This exciting course examines contemporary world politics across three main study themes: International Relations, Globalisation and Politics.
- Study questions of power, political decision-making, conflict, peace, foreign policy, democracy, human rights, and social movements.
- Consider how foreign policy decision-makers and international organisations respond in the face of war, social movements, terrorism, political struggles, democratic advances, and setbacks.
- Engage with a rich programme, using innovative digital learning tools.
- Reflect on how these issues have impacted regions around the world, such as the Middle East, Africa, Central and Eastern Europe as well as China.
- Examine controversial decisions around peacekeeping and peace enforcement in the wake of conflict, state collapse political or natural crises and large-scale human rights abuse. Examples include drawing on case studies of interventions in the Congo, Somalia, the Balkans and Iraq.
Why you should study this course
You should get a deeper understanding of the rationale for and value of cooperative relationships between nations, and of the foreign policy challenges.
The world is becoming ever more interdependent with the resulting global socio-political changes. This includes the rising cost of foreign aid and the impact of non-English speaking immigrants within the education system – increasingly affecting people at a local level.
You will examine major themes of post-war international politics, including:
- the dominant relationship between the superpowers
- the consequences of decolonisation
- the emergence of the ‚Third World’
- the spread of revolutionary wars
- the development of European integration and
- the spread and final collapse of communism and its effect on world politics at the end of the Cold War.
Find out more about our range of history, politics and international relations courses.
How you’ll learn
Your main study themes are:
International relations: You will have the opportunity to understand the world from perspectives and positions you may not agree with and raise your socio-political and cultural awareness, along with your empathy for difference. We examine three major themes that underpin the development of international relations in the 21st century: globalisation, power and order.
Globalisation: We introduce you to the ways that the emergence of the Atlantic World, and later globalisation, altered the cultural, social, and economic realities of all involved. We consider historical change from the 15th century to the present, with an emphasis on the history of the Atlantic World (Europe, Africa, and the Americas).
Politics: You will have the opportunity to study political institutions and behaviour post-World War II, examining the theories associated with political systems and institutions that form the framework for political life. The major focus is on how groups and individuals behave within the political framework of the Nation State.
This course will be assessed using a variety of methods which will vary depending upon the module. Assessment methods include formal examinations and coursework.
The Coventry University Group assessment strategy ensures that our courses are fairly assessed and allows us to monitor student progression towards achieving the intended learning outcomes. Assessments may include exams, individual assignments or group work elements.

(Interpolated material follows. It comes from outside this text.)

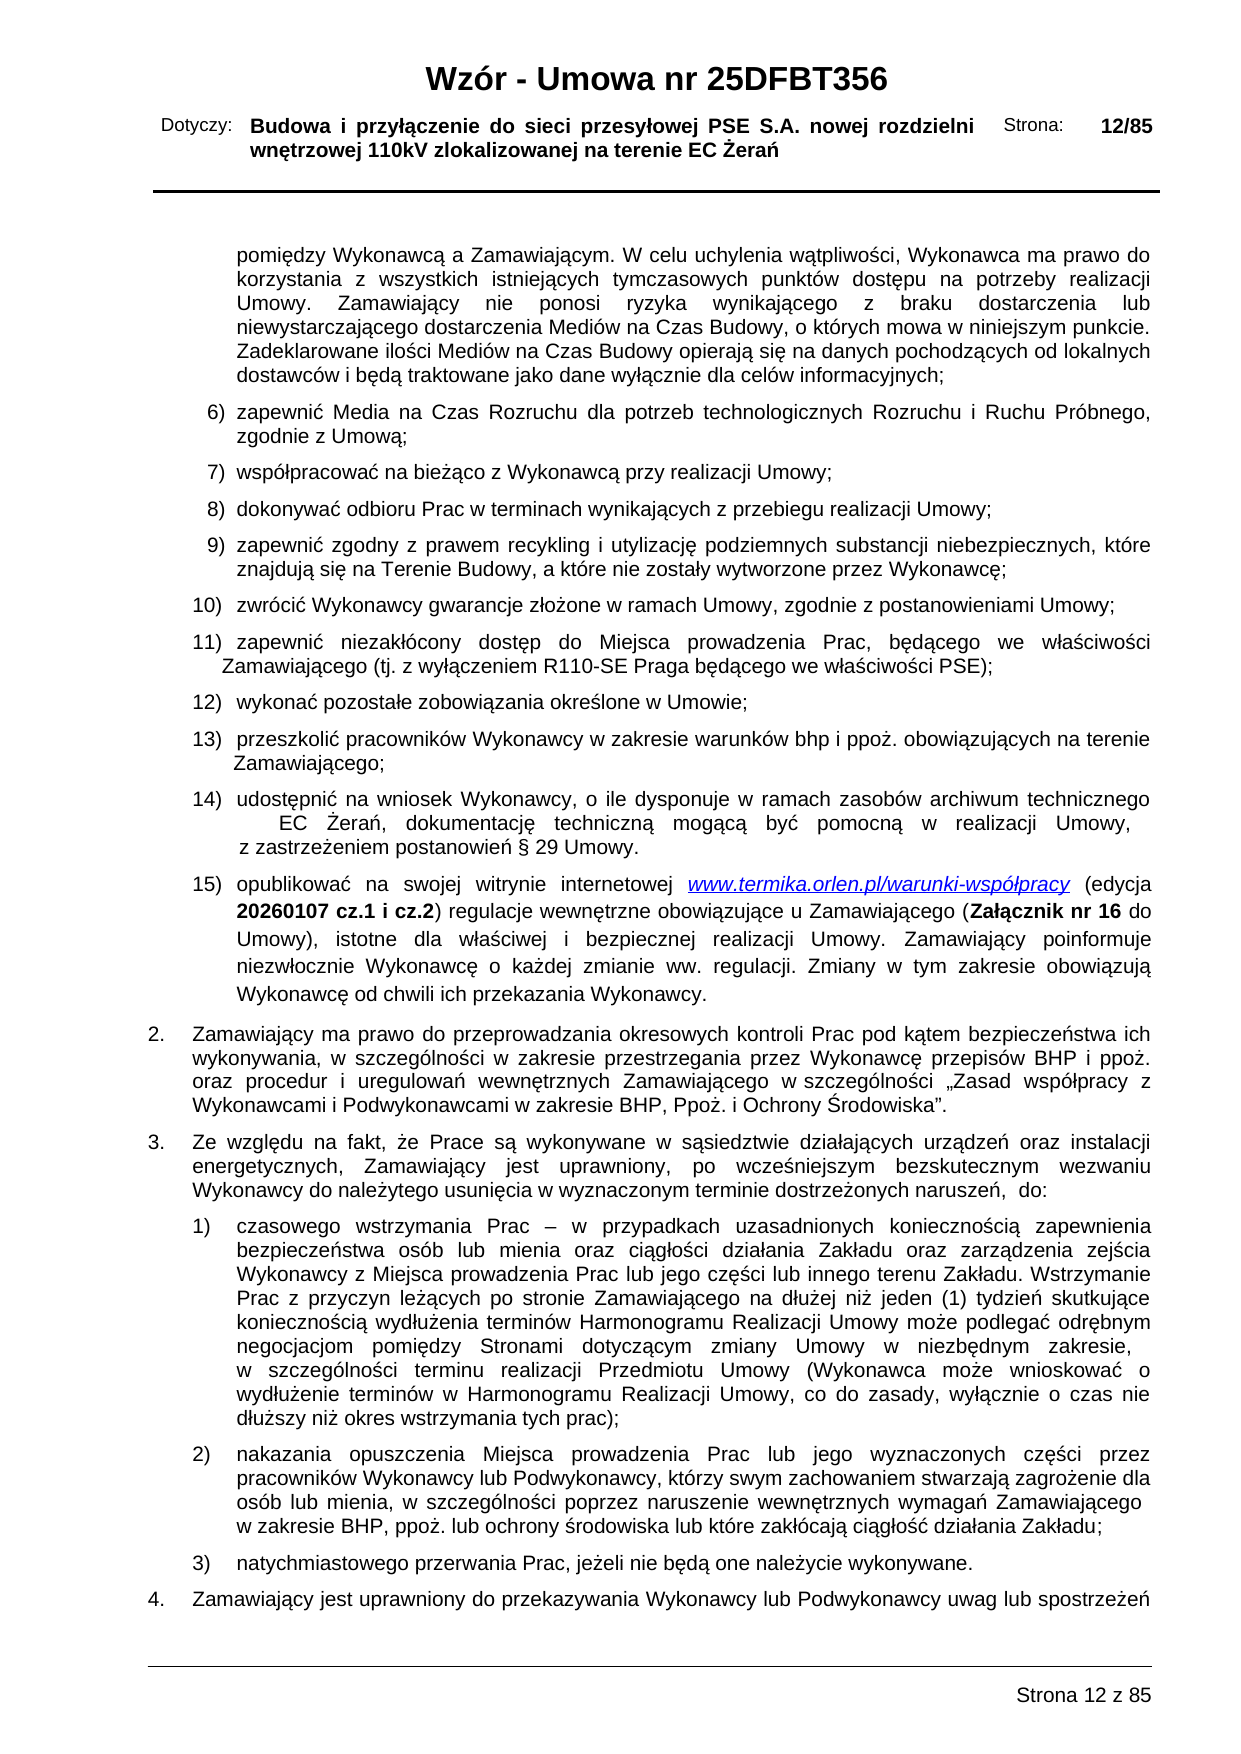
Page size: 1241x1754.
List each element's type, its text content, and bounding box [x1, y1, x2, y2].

On successful completion, you will have knowledge of:
- origins and character of the contemporary international system key issues,
- institutions and processes that determine international relations methods and
- approaches employed in the study of international relations.
On successful completion, you will be able to:
- identify accurately the issue(s) which need researching and retrieve up-to-date discipline-based information using paper and electronic sources
- find a range of relevant information sources and gather and research relevant evidence successfully
- review evidence critically and debate evidence you have researched
- construct fair, coherent and convincing arguments using relevant key concepts and approaches
- analyse problems, take decisions, be creative and show initiative
- work independently with increasing self-confidence and to reflect upon the process of learning
- work within a group, to negotiate, to learn from others and to lead an activity
- manage time effectively, to set objectives and to evaluate the performance of oneself and others
- develop and debate ideas and to sustain arguments effectively both orally and in written form.
International experience opportunities
This course has an inherently international perspective. However, to further enhance your opportunity to gain an international experience, we will provide support for you to spend a year studying abroad or on placement and organise an annual overseas study trip*. For example, previous students spent a week in Sicily examining how the anti-mafia organisation Libera has been working to combat organised crime.